WHAT IS EXPECTED: Please copy every line of the listing below word for word, leaving out the pictures.

━━━━━━

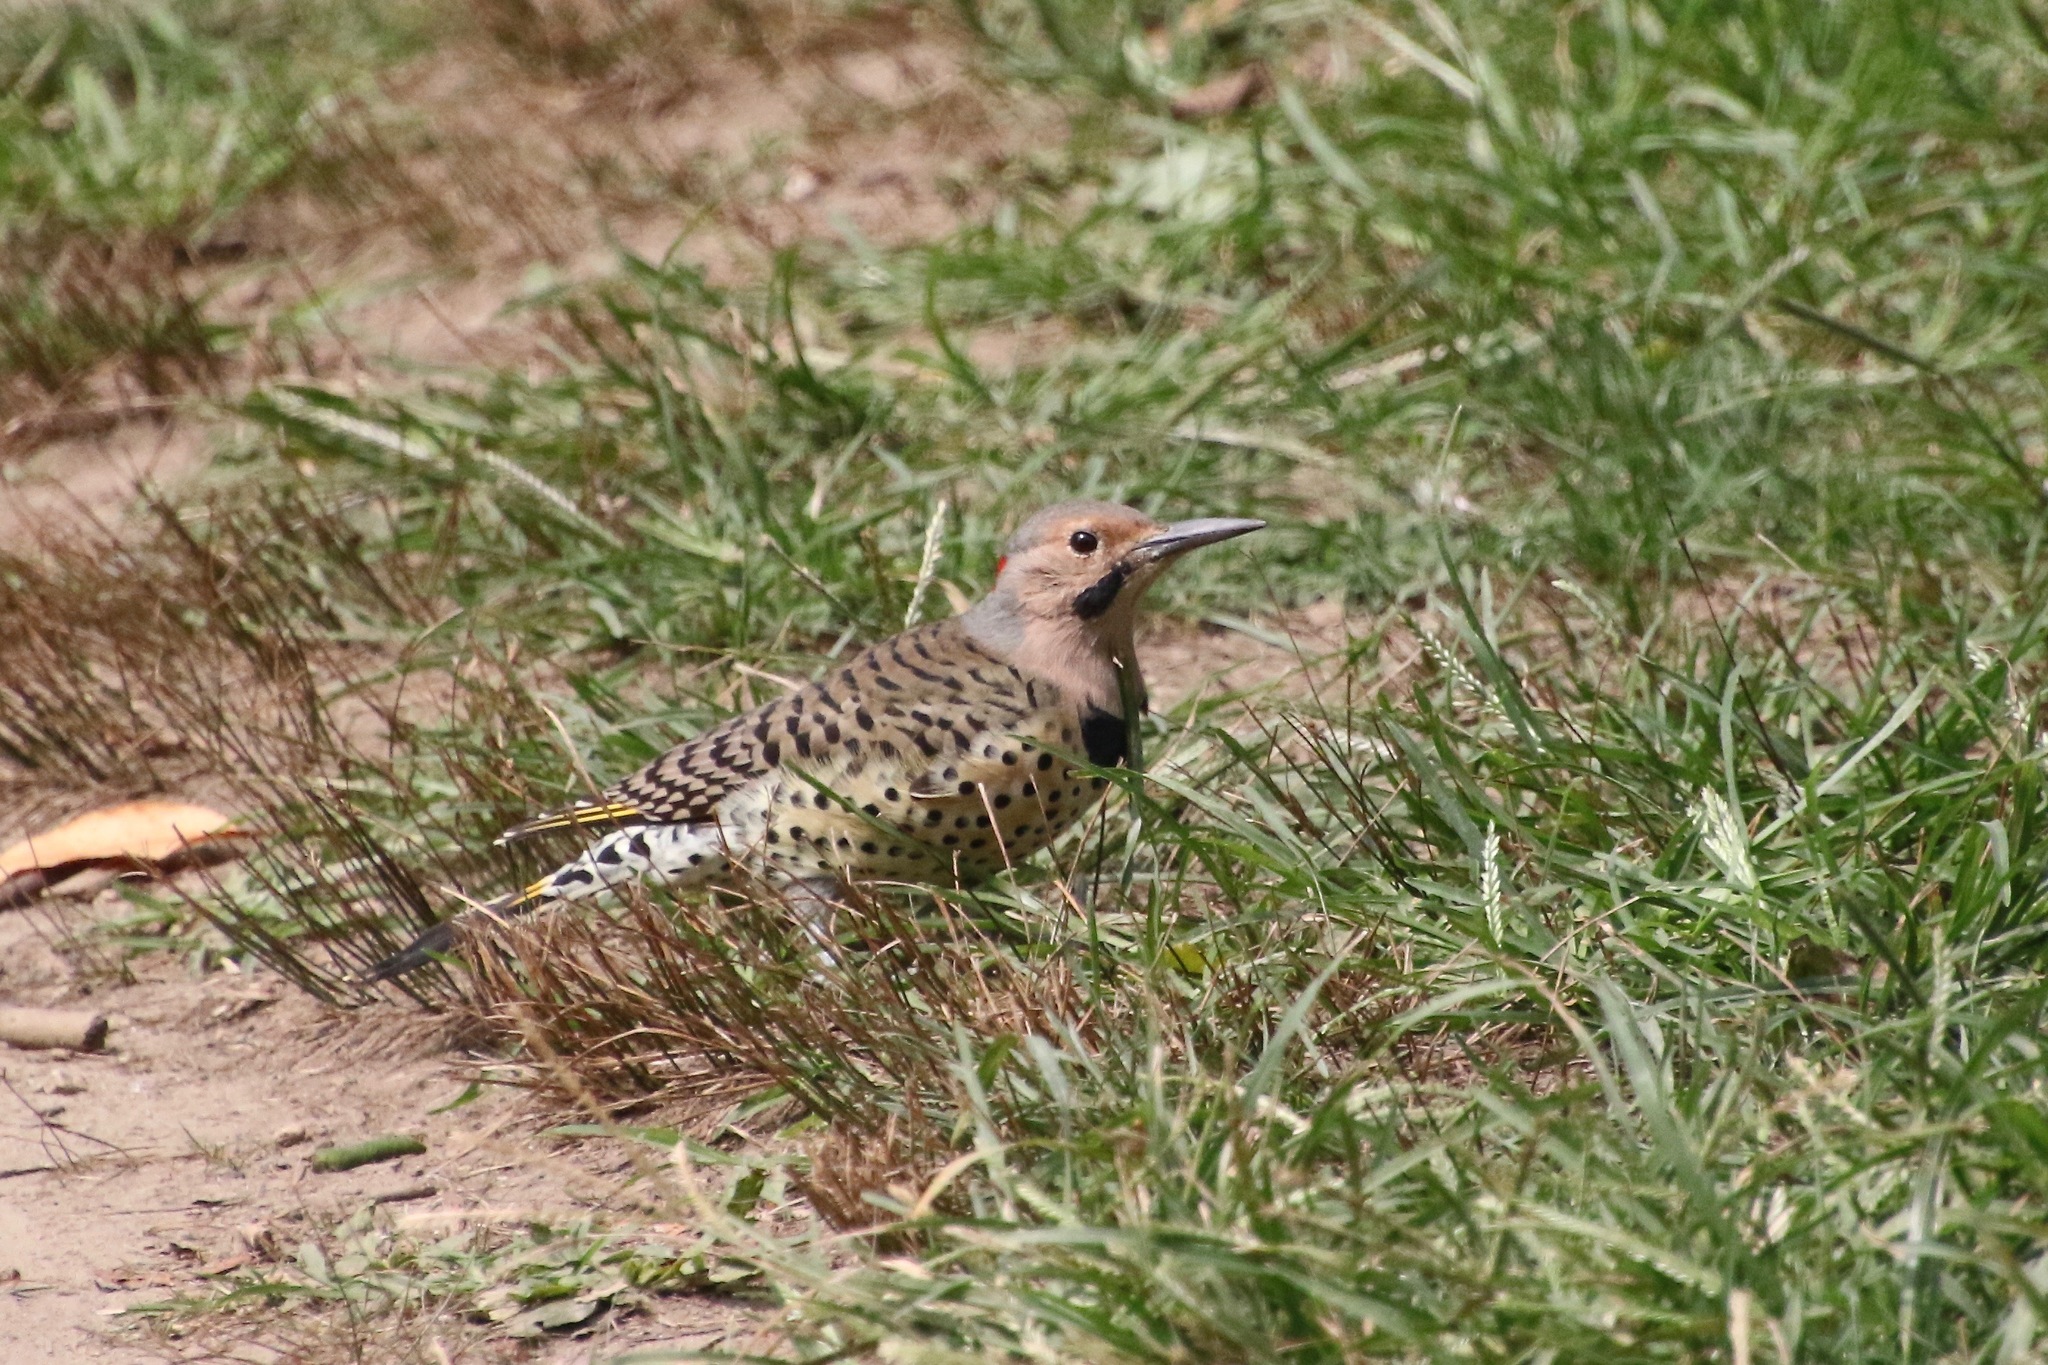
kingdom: Animalia
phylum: Chordata
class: Aves
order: Piciformes
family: Picidae
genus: Colaptes
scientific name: Colaptes auratus
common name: Northern flicker
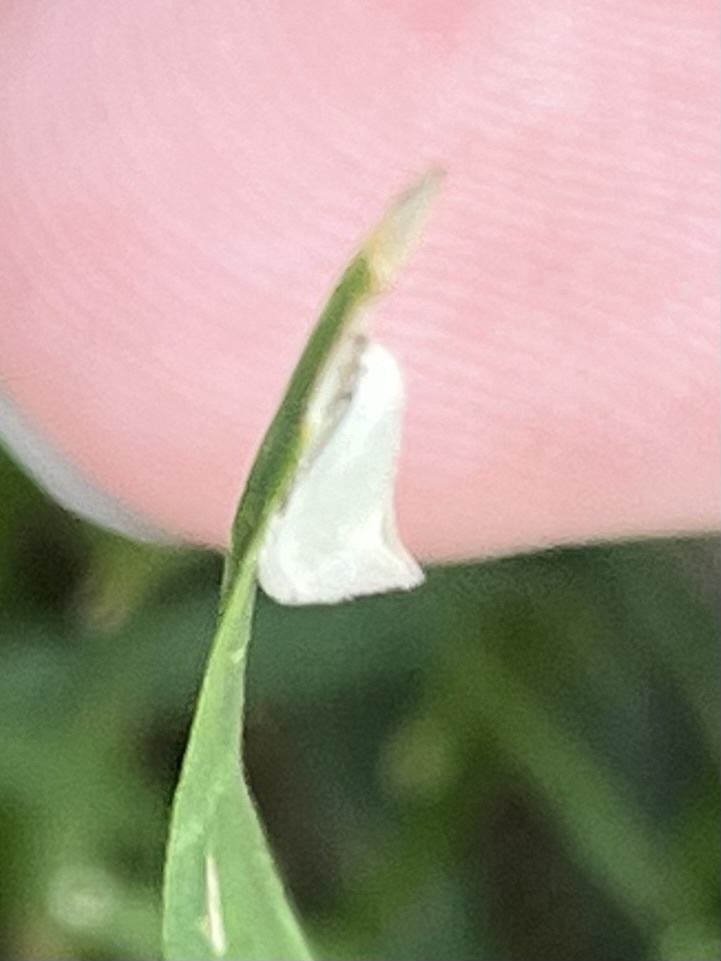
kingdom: Animalia
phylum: Arthropoda
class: Insecta
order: Lepidoptera
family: Elachistidae
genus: Elachista
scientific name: Elachista argentella
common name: Swan-feather dwarf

━━━━━━

EXPECTED OUTPUT:
kingdom: Animalia
phylum: Chordata
class: Aves
order: Piciformes
family: Picidae
genus: Colaptes
scientific name: Colaptes auratus
common name: Northern flicker
kingdom: Animalia
phylum: Arthropoda
class: Insecta
order: Lepidoptera
family: Elachistidae
genus: Elachista
scientific name: Elachista argentella
common name: Swan-feather dwarf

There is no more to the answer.